A. V : En ce qui concerne les résistances, il s’agit de formes de résistances accumulées depuis les temps de la colonisation, des résistances qui ont 500 ans d’existence et qui s’actualisent selon les problèmes contemporains. Il existe de nombreux réseaux qui se sont formés et structurés dans toute la région et qui articulent différentes problématiques (barrages, biodiversité, paysannerie...). L’opposition du COMPITCH à la bioprospection l’a obligée à se former rapidement sur tout ce qui concerne la biodiversité, le biopiratage... L’action du COMPITCH se manifeste sous plusieurs formes, d’une part la réappropriation de la médecine traditionnelle, dont la pratique n’a jamais été aussi politique qu’aujourd’hui. Et cela suppose une connaissance, un contrôle et une utilisation des ressources des territoires où opèrent les médecins du COMPITCH, territoires qui se trouvent à des endroits stratégiques pour le couloir biologique mésoaméricain.
C. C : Finalement, votre forme principale de lutte consiste en une démonstration de l’utilité des richesses naturelles et des savoirs liés à ces richesses ; mais d’autres formes de luttes plus « classiques » se sont-elles développées ?
A. V : On a essayé de combiner ces deux dimensions, démonstration et dénonciation. Le COMPITCH n’aurait pas pu mener à bien cette entreprise de dénonciation avec succès (un projet américain de bioprospection a en effet été stoppé) si derrière il n’y avait pas de projets des médecins traditionnels qui visent une réappropriation et une utilisation des ressources naturelles pour l’usage de la médecine, s’il n’y avait pas un projet de contrôle des territoires qui y sont liés.

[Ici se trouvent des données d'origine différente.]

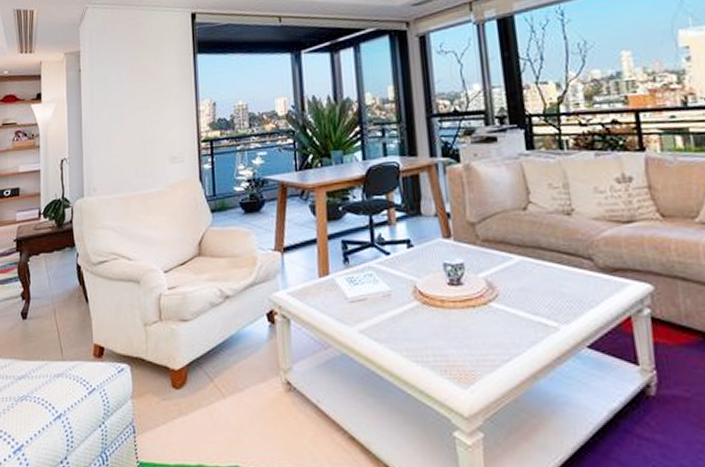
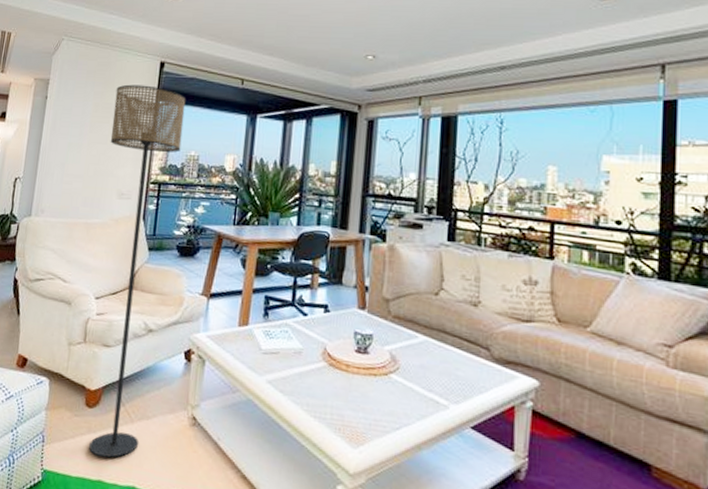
floor lamp: none [150,40,234,440] -> present [89,84,186,458]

Et donc ces usages traditionnels constituent un modèle de conservation des ressources et de développement propre. La certitude des paysans indiens, et des paysans en général, de pouvoir contrôler et assurer la santé et l’alimentation, ça leur donne une très grande sécurité ainsi qu’une position politique très ferme par rapport aux attaques dont ils sont victimes. C’est là qu’on peut faire le lien entre le succès du COMPITCH dans cette campagne pour l’arrêt de la bioprospection et ce qui se passe au Chiapas d’un point de vue politique général et du mouvement zapatiste . Le COMPITCH partage les vues des zapatistes quant à la nécessité de contrôler et développer un territoire pour y installer des projets propres aux communautés qui y vivent.